● **Exercise instructions**
From the records below, copy out exactly the lines from the one containing "Identify the document elements. Format: label [x1, y1, x2, y2]." to the one containing "Rendered at 1275 by 1650 pixels.", both included. Add nothing else.

[Page segmentation data]
━━━━━━━━

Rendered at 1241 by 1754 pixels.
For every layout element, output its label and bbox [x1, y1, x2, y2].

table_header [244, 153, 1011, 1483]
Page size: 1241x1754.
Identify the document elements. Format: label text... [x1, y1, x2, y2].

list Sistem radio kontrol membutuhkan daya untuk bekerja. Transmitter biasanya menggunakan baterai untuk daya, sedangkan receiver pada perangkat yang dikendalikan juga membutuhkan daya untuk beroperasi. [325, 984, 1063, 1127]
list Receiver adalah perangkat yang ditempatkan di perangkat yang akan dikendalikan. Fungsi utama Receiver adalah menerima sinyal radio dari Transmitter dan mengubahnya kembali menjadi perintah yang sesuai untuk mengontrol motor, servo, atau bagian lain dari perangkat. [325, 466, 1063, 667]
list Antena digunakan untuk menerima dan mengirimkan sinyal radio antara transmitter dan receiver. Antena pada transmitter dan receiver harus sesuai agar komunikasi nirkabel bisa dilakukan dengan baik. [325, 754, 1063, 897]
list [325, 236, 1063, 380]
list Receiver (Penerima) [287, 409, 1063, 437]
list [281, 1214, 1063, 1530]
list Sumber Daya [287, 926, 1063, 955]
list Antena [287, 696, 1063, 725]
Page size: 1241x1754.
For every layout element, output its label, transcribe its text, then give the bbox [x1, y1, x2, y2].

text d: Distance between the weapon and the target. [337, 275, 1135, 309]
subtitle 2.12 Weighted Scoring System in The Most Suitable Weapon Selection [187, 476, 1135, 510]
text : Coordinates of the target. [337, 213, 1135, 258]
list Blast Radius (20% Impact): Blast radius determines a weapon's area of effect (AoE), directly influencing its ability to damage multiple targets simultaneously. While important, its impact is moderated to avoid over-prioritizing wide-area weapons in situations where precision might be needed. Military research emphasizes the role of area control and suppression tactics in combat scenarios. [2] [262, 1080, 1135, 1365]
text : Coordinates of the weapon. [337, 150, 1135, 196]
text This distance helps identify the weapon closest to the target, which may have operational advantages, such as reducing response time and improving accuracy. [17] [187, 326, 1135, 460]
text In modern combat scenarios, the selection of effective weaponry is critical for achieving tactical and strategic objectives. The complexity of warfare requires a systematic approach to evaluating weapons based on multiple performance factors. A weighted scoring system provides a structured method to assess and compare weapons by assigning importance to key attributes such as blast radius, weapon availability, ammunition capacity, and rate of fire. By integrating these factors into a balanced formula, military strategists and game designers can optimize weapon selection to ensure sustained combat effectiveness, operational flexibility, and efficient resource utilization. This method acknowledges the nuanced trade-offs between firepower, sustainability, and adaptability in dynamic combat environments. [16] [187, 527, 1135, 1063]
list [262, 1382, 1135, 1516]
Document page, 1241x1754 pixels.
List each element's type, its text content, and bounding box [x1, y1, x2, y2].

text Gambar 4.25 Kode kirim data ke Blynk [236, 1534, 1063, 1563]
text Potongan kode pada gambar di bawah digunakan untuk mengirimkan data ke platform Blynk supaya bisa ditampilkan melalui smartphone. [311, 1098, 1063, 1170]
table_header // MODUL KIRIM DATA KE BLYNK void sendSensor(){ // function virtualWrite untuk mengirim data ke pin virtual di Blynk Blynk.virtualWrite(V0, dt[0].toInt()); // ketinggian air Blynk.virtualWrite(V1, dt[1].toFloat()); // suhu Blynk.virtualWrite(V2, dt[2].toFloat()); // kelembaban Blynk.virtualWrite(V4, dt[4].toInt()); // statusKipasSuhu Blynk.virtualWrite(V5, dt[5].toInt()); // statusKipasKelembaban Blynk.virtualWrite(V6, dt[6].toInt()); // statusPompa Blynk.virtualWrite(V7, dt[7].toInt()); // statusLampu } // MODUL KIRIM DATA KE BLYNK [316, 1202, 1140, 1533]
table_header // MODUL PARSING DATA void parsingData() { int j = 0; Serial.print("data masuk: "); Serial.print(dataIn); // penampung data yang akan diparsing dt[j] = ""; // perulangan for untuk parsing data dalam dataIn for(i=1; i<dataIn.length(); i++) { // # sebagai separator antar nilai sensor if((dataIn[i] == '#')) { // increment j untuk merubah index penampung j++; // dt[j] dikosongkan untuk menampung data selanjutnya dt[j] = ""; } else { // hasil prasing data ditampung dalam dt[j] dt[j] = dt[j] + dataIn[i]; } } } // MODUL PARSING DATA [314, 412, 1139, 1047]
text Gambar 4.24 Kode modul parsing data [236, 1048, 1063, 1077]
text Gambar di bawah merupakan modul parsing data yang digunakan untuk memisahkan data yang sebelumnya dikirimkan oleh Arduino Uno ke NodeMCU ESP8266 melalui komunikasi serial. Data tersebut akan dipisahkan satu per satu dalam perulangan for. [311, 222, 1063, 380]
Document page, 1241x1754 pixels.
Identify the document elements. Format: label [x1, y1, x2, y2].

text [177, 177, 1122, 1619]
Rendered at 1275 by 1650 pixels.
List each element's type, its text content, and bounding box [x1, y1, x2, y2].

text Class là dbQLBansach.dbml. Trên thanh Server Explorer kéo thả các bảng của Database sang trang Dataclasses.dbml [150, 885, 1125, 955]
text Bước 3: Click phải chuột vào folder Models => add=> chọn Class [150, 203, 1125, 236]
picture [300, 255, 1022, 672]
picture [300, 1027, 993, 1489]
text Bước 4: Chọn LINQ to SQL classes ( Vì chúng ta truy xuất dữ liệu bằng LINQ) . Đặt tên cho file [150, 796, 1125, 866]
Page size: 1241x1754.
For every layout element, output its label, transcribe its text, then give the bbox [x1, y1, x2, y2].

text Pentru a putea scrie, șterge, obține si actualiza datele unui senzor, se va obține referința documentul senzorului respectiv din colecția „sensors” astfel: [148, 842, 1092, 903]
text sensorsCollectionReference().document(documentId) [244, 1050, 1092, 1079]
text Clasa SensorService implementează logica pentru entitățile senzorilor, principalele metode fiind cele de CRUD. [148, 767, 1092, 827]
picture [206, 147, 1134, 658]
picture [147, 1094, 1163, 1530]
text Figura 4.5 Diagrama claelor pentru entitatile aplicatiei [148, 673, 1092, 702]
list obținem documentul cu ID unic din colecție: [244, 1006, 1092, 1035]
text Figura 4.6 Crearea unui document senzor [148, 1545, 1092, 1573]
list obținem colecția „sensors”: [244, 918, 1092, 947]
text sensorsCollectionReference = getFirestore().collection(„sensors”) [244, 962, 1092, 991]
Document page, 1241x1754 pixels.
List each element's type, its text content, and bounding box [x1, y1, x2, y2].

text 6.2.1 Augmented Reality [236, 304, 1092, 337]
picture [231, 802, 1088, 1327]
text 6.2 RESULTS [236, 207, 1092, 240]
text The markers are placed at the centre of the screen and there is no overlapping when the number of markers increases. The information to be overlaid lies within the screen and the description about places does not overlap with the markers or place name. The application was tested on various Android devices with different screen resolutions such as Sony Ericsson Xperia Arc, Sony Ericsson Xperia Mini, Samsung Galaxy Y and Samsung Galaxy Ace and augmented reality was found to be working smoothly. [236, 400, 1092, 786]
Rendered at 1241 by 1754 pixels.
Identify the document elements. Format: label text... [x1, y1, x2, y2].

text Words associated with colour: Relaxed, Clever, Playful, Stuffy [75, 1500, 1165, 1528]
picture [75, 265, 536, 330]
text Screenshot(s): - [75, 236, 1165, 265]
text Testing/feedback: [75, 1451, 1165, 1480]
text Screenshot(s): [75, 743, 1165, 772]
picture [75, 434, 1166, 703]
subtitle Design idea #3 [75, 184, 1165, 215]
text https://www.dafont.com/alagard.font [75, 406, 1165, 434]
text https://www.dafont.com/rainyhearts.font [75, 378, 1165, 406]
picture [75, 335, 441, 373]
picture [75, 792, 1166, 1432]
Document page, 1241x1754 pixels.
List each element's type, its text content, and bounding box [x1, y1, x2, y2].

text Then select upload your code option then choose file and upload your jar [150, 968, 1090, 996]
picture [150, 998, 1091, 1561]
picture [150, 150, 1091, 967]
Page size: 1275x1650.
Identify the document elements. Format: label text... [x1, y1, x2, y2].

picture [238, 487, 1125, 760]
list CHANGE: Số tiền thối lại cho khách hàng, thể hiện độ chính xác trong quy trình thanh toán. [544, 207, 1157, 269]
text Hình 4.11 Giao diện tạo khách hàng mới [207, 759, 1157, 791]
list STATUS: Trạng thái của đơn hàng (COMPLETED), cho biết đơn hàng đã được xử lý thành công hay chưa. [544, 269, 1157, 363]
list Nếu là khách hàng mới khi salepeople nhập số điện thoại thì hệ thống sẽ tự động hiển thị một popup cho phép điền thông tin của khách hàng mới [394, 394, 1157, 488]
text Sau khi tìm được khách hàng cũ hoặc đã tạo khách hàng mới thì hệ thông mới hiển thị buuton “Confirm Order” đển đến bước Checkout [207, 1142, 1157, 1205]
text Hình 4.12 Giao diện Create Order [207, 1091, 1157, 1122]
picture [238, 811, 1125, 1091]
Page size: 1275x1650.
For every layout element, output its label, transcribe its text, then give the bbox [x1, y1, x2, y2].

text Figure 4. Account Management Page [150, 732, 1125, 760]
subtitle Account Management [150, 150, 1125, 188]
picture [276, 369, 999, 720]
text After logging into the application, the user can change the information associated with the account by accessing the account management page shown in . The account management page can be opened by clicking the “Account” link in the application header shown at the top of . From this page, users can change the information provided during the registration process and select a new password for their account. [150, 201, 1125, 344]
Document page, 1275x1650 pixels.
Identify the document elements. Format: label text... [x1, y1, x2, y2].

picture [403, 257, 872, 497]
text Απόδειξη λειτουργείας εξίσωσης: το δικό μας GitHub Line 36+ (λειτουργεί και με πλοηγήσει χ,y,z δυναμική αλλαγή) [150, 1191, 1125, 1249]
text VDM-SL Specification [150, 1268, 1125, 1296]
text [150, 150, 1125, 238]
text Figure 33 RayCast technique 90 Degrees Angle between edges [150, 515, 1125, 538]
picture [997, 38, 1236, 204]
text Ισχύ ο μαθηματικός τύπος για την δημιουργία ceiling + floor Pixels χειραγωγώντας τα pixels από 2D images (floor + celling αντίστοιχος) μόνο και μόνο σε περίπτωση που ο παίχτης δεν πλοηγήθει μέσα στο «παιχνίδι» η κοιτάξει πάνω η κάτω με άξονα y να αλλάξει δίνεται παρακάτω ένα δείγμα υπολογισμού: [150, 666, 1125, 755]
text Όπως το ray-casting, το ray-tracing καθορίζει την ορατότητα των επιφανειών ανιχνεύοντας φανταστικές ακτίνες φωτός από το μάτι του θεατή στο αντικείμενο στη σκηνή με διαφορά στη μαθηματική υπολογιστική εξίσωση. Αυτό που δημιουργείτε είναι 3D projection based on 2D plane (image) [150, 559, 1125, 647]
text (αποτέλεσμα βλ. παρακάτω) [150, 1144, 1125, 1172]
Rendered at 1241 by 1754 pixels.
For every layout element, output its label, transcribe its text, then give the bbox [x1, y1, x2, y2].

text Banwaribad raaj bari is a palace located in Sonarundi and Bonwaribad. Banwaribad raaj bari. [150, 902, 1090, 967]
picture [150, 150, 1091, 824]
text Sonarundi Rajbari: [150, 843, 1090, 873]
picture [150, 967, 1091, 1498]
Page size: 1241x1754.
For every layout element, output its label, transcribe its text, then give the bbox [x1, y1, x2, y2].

━━━━━━━━

● **Output for this task**
Identify the document elements. Format: label [x1, y1, x2, y2].

text [177, 177, 1122, 1619]
Rendered at 1275 by 1650 pixels.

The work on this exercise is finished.